The Developing Brain: Birth through mid-20s

Protecting You/Protecting Me® focuses on preventing damage to the developing brain from age 12 to the mid-20s, when the exposure to alcohol is the greatest among American teens.

  • The brain continues to develop well into a person's mid-20s. At birth roughly 40% of the brain cells are connected.
  • Before the age of 10, the brain is developing the basic capacities of survival--vision, speech, memory, emotions, attention, concentration, and fine and gross motor skills.
  • In the preteen years, the brain is engaged in managing puberty, learning to think abstractly and forming more sophisticated relationships.
  • In the last few years--through a person's mid-20s--the brain is involved in developing self-awareness, highly complex interpersonal relationships, highly complex abstract thinking and spirituality, and the ability to plan, make complex judgments--including moral judgments, creating and problem solving...moving beyond the basics toward maturity.
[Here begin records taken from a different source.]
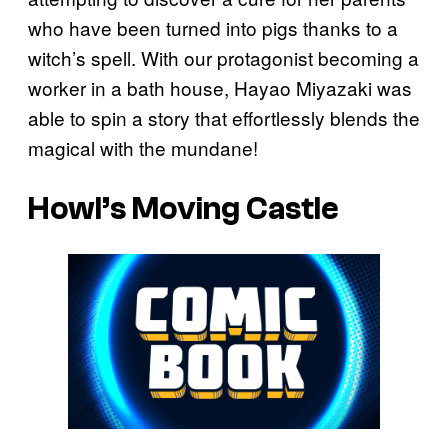
who have been turned into pigs thanks to a
witch’s spell. With our protagonist becoming a
worker in a bath house, Hayao Miyazaki was
able to spin a story that effortlessly blends the
magical with the mundane!
Howl’s Moving Castle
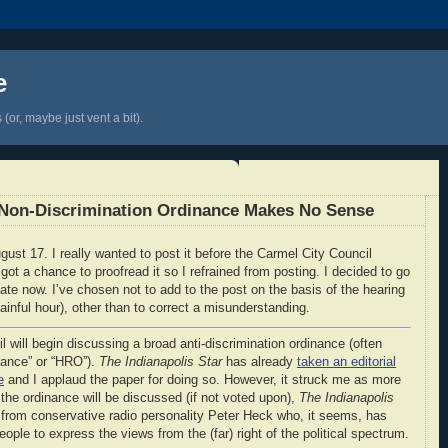
e
(or, maybe just vent a bit).
l Non-Discrimination Ordinance Makes No Sense
gust 17. I really wanted to post it before the Carmel City Council
ot a chance to proofread it so I refrained from posting. I decided to go
t late now. I’ve chosen not to add to the post on the basis of the hearing
painful hour), other than to correct a misunderstanding.
l will begin discussing a broad anti-discrimination ordinance (often
inance” or “HRO”).
The Indianapolis Star
has already
taken an editorial
e
and I applaud the paper for doing so. However, it struck me as more
t the ordinance will be discussed (if not voted upon),
The Indianapolis
from conservative radio personality Peter Heck who, it seems, has
people to express the views from the (far) right of the political spectrum.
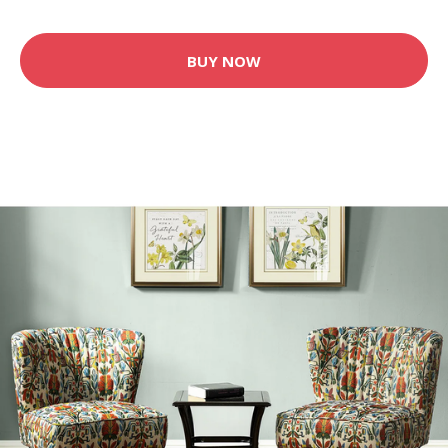
BUY NOW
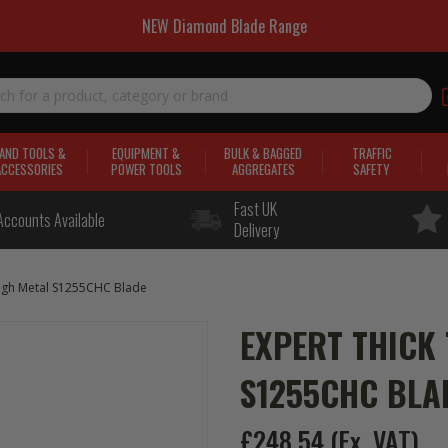
NEW Diamond Blade Range
AND TOOLS &
EQUIPMENT &
BULK & BAGGED
TRAFFIC
ACCESSORIES
POWER TOOLS
AGGREGATES
SAFETY
Fast UK
Accounts Available
Delivery
ugh Metal S1255CHC Blade
EXPERT THICK
S1255CHC BLA
£248.54
(Ex. VAT)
  • From age 12 to the mid-20s, the years in which American teens are the most exposed to alcohol, three critical periods of development take place, each accompanied by a spurt of neural (dendrite) growth:
    • Level I Abstract Thinking--10-20 years--development of ability to relate functions - such as the ability to relate addition and subtraction and understand why they are opposites, and the ability to combine dissimilar social interactions and emotions - such as combining honesty or dishonesty with kindness to explain the "social lie."
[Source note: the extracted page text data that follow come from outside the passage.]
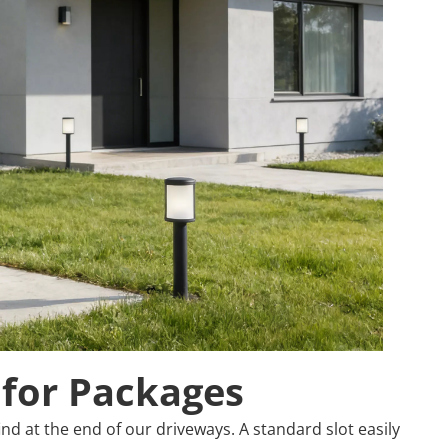
 for Packages
d at the end of our driveways. A standard slot easily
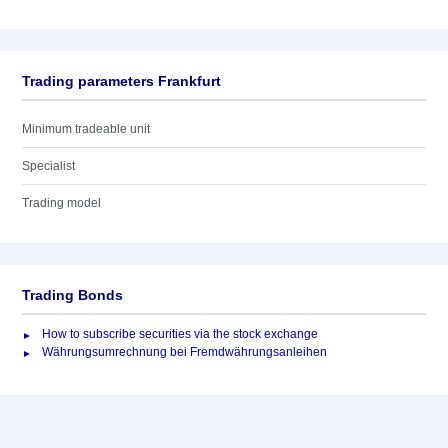
Trading parameters Frankfurt
Minimum tradeable unit
Specialist
Trading model
Trading Bonds
How to subscribe securities via the stock exchange
Währungsumrechnung bei Fremdwährungsanleihen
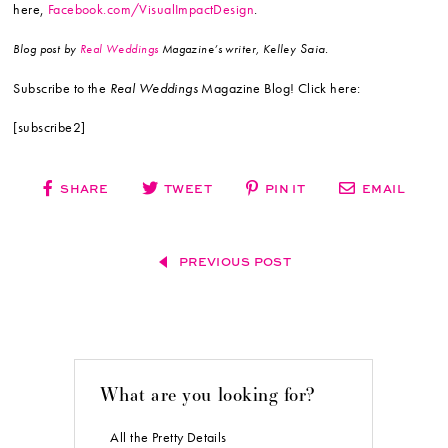
here,
Facebook.com/VisualImpactDesign
.
Saia.
Blog post by
Real Weddings
Magazine’s writer, Kelley
Subscribe to the
Real Weddings
Magazine Blog! Click here:
[subscribe2]
SHARE
TWEET
PIN IT
EMAIL
PREVIOUS POST
What are you looking for?
All the Pretty Details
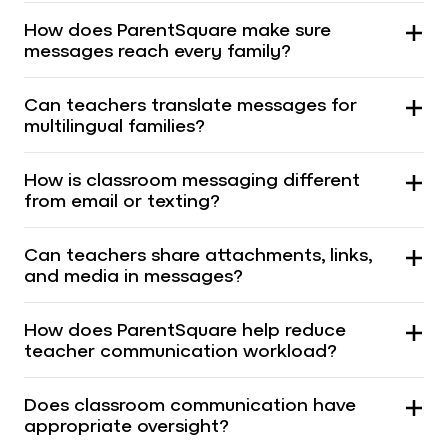
How does ParentSquare make sure
messages reach every family?
Can teachers translate messages for
multilingual families?
How is classroom messaging different
from email or texting?
Can teachers share attachments, links,
and media in messages?
How does ParentSquare help reduce
teacher communication workload?
Does classroom communication have
appropriate oversight?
    • Level II Abstract Thinking--14-15 years--development of the ability to understand how functions are alike and different, such as how addition and division are alike and different, and the ability to combine complex thinking with social interactions and emotions, such as combining judgment with directness, kindness, and tact at the same time to offer constructive criticism.
    • Level III Abstract Thinking--18-20 years--development of the ability to hold several issues, events, circumstances, functions, characteristics, etc., in mind at the same time and compare and interrelate them.

Anything that interferes with how the brain operates during this approximately twenty-year period can change the course of a person's mental, emotional, cognitive, and social development...and alter his or her opportunities for success.